Deux de ces élections complémentaires se tiendront dans la région de Montréal, soit dans Westmount-Ville-Marie et à Saint-Lambert. La troisième aura lieu à Guelph, en Ontario.
Dans Westmount-Ville-Marie, le Parti libéral jouira d'un candidat à la notoriété non négligeable, puisqu'il s'agit de l'ancien astronaute Marc Garneau. Celui-ci veut prendre le relais de Lucienne Robillard, qui a pris sa retraite. Son adversaire principal, l'ancienne animatrice de CBC radio Anne Lagacé-Dowson, est une recrue du Nouveau Parti démocratique, qui aimerait bien rééditer l'exploit qu'a constitué l'élection de Thomas Mulcair dans Outremont en 2007 .

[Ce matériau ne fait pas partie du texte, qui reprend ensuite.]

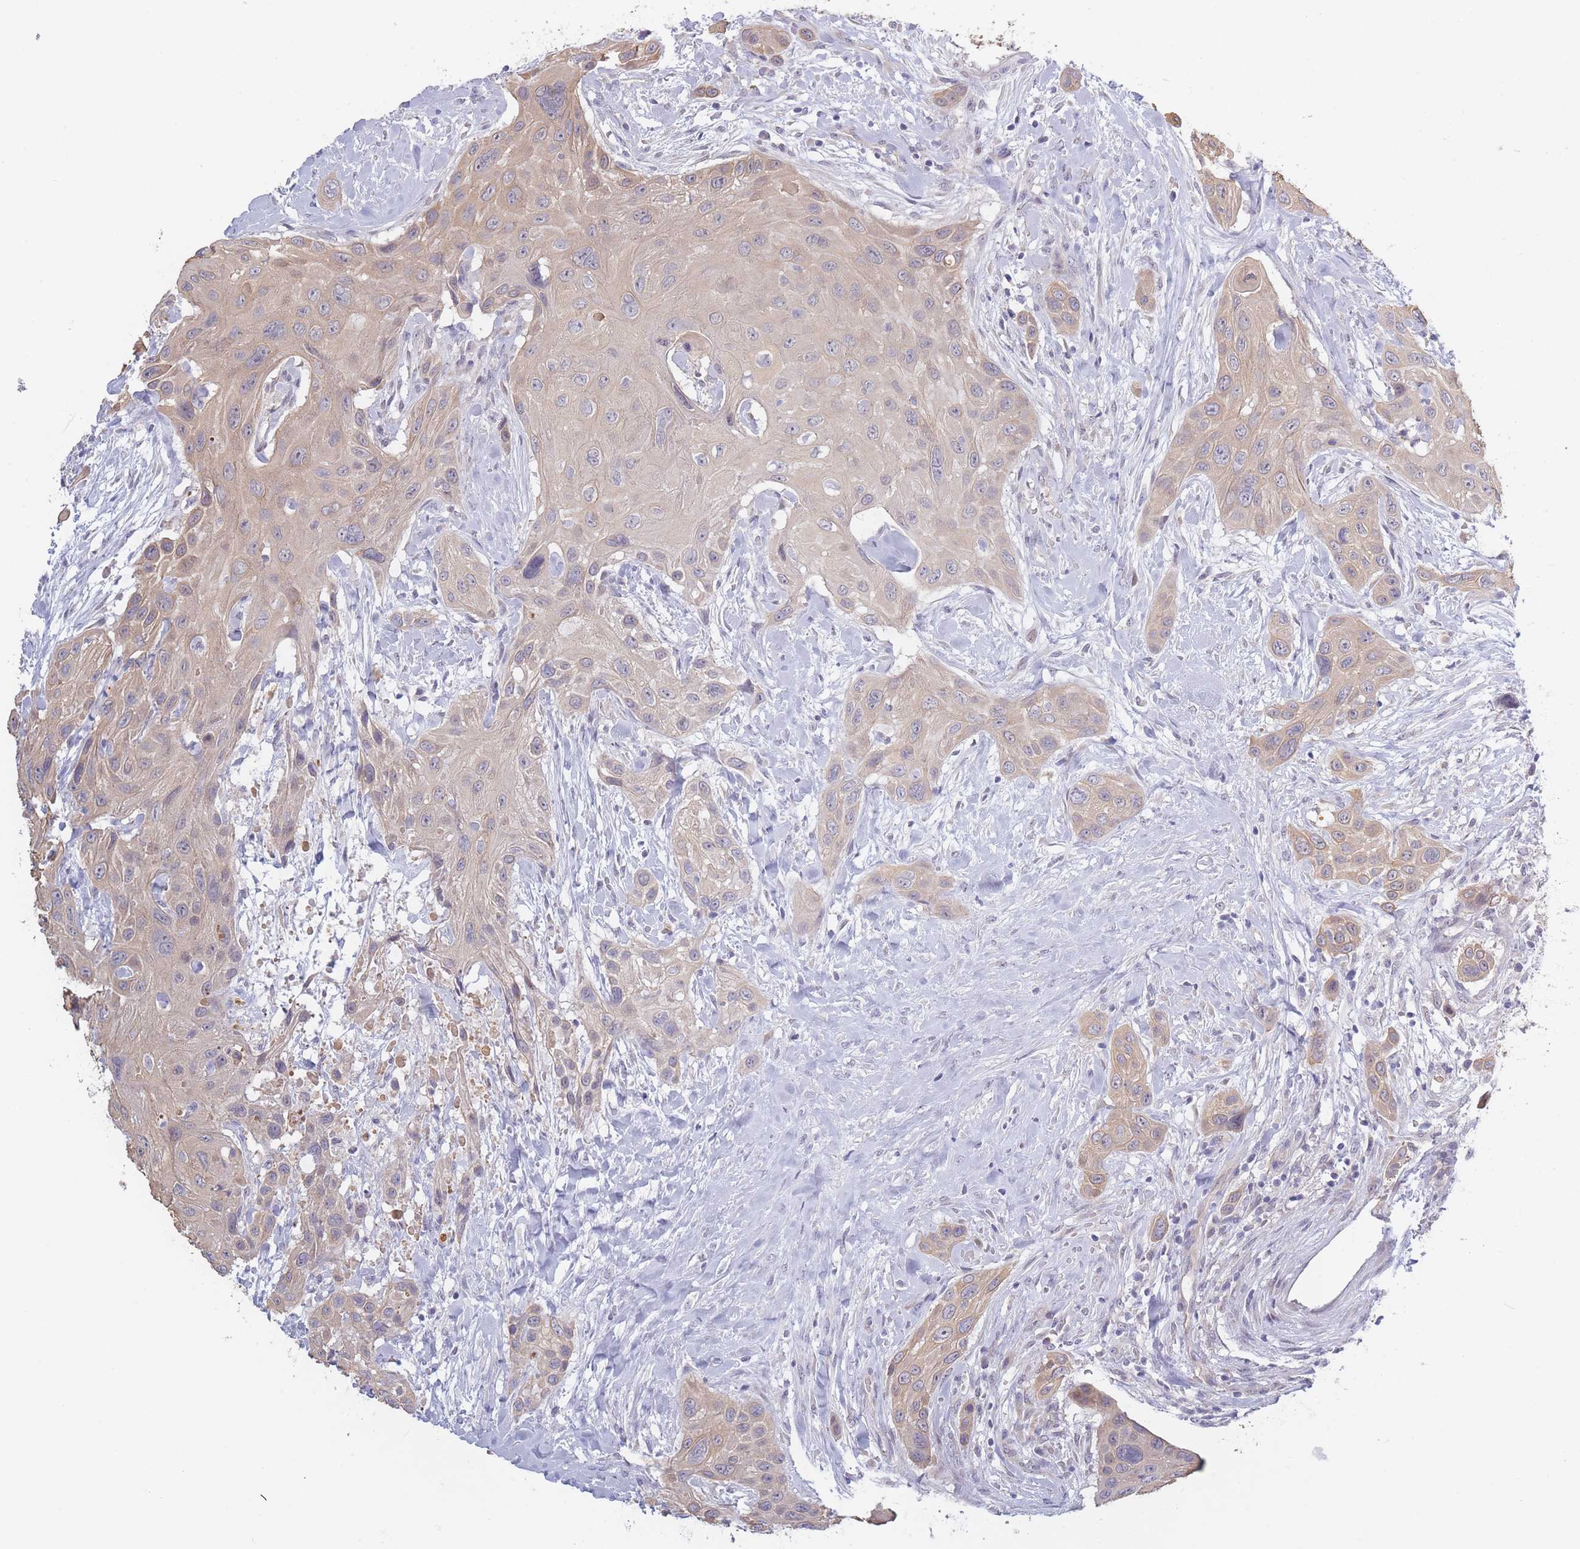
{"staining": {"intensity": "weak", "quantity": "25%-75%", "location": "cytoplasmic/membranous"}, "tissue": "head and neck cancer", "cell_type": "Tumor cells", "image_type": "cancer", "snomed": [{"axis": "morphology", "description": "Squamous cell carcinoma, NOS"}, {"axis": "topography", "description": "Head-Neck"}], "caption": "The photomicrograph shows a brown stain indicating the presence of a protein in the cytoplasmic/membranous of tumor cells in head and neck cancer. The protein is stained brown, and the nuclei are stained in blue (DAB (3,3'-diaminobenzidine) IHC with brightfield microscopy, high magnification).", "gene": "FAM227B", "patient": {"sex": "male", "age": 81}}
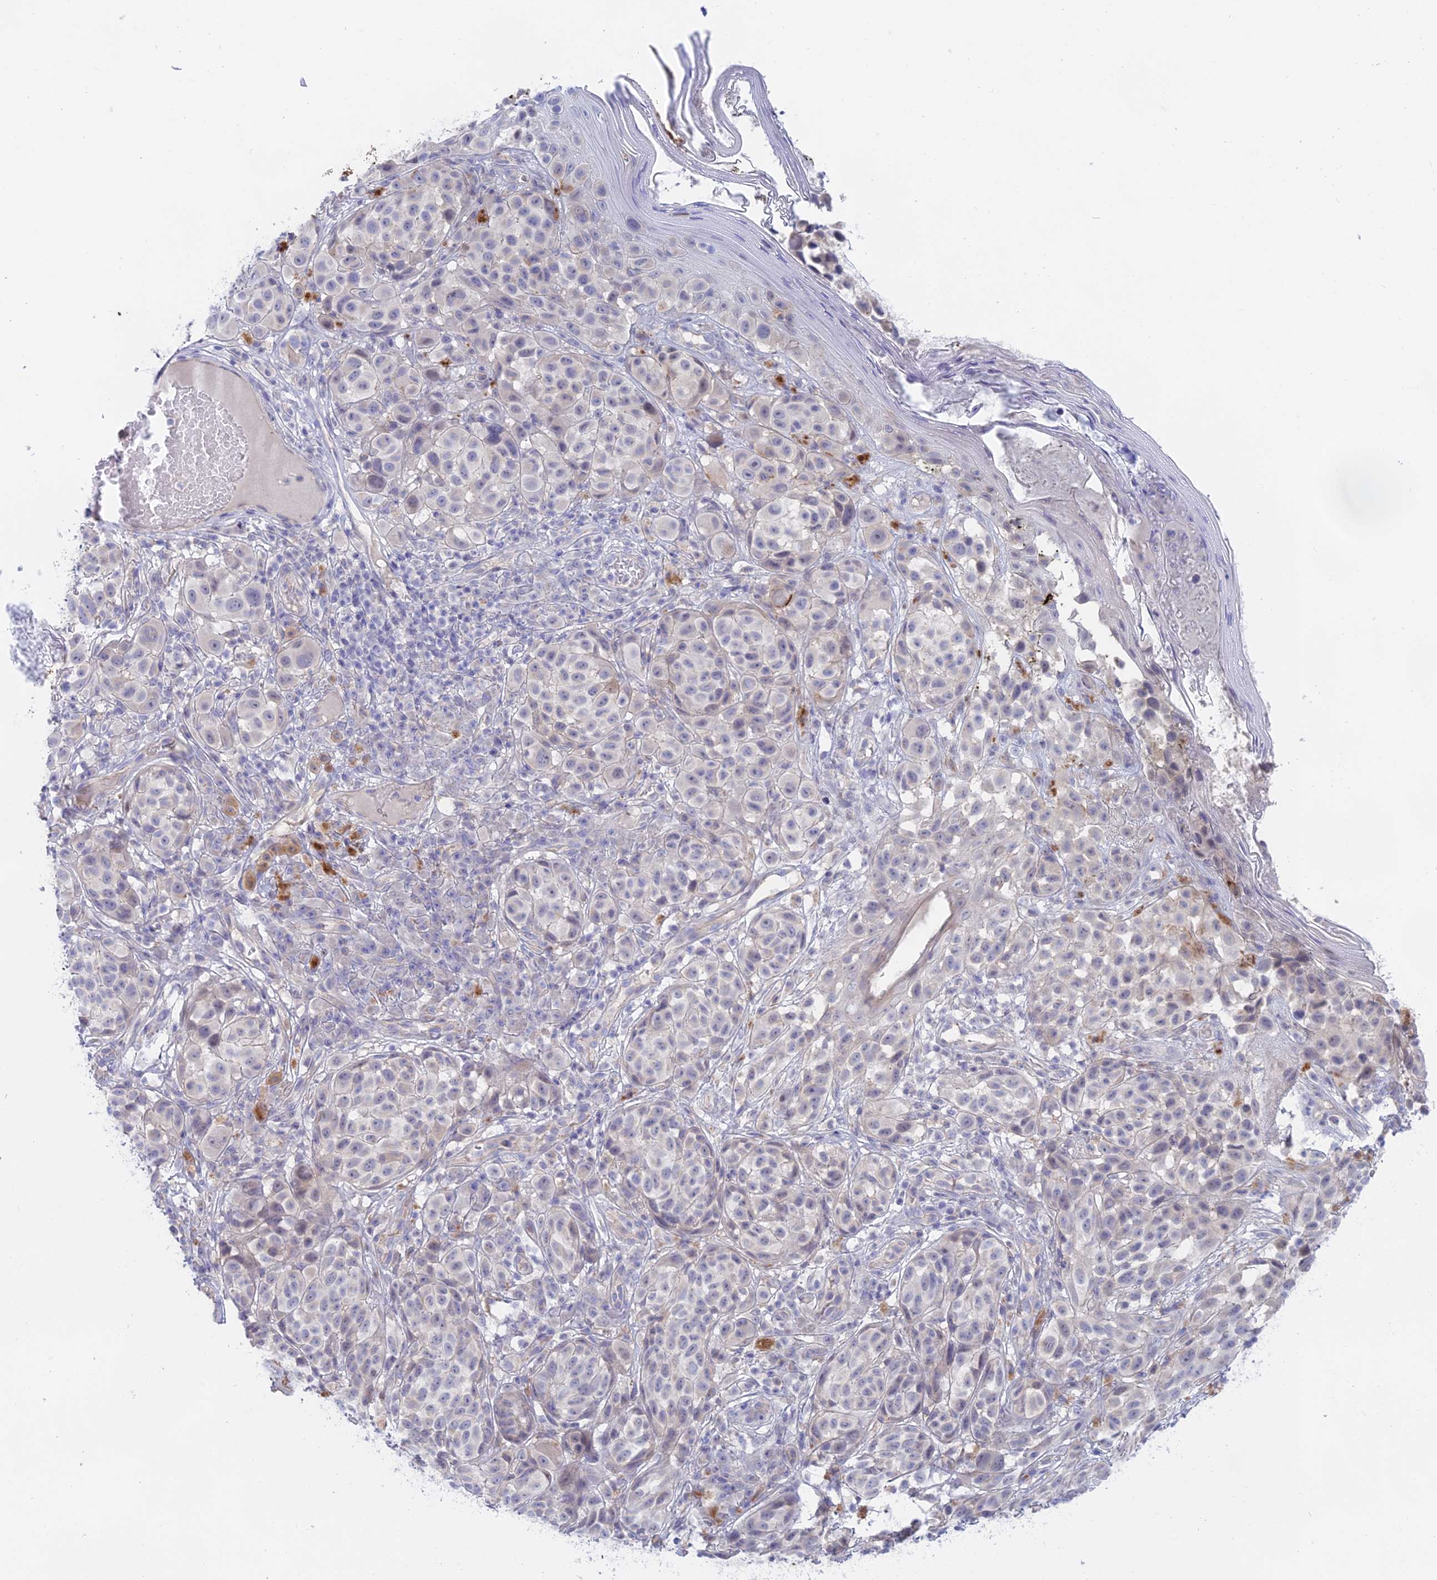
{"staining": {"intensity": "negative", "quantity": "none", "location": "none"}, "tissue": "melanoma", "cell_type": "Tumor cells", "image_type": "cancer", "snomed": [{"axis": "morphology", "description": "Malignant melanoma, NOS"}, {"axis": "topography", "description": "Skin"}], "caption": "Immunohistochemical staining of malignant melanoma reveals no significant staining in tumor cells.", "gene": "GLB1L", "patient": {"sex": "male", "age": 38}}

Du côté de Saint-Lambert, la candidate bloquiste Josée Beaudin tentera de conserver dans le giron du parti le siège occupé depuis 2004 par Maka Kotto. Ses adversaires: la libérale Roxanne Stanners, le conservateur Patrick Clune et le néo-démocrate Richard Marois.
À Guelph, le Parti libéral règne en maître depuis des années et les autres partis auront une tâche ardue. En 2006, cependant, les conservateurs avaient réussi à réduire l'écart avec les libéraux à quelques milliers de voix.
Ces élections partielles sont un premier test électoral pour le Tournant vert du chef libéral Stéphane Dion.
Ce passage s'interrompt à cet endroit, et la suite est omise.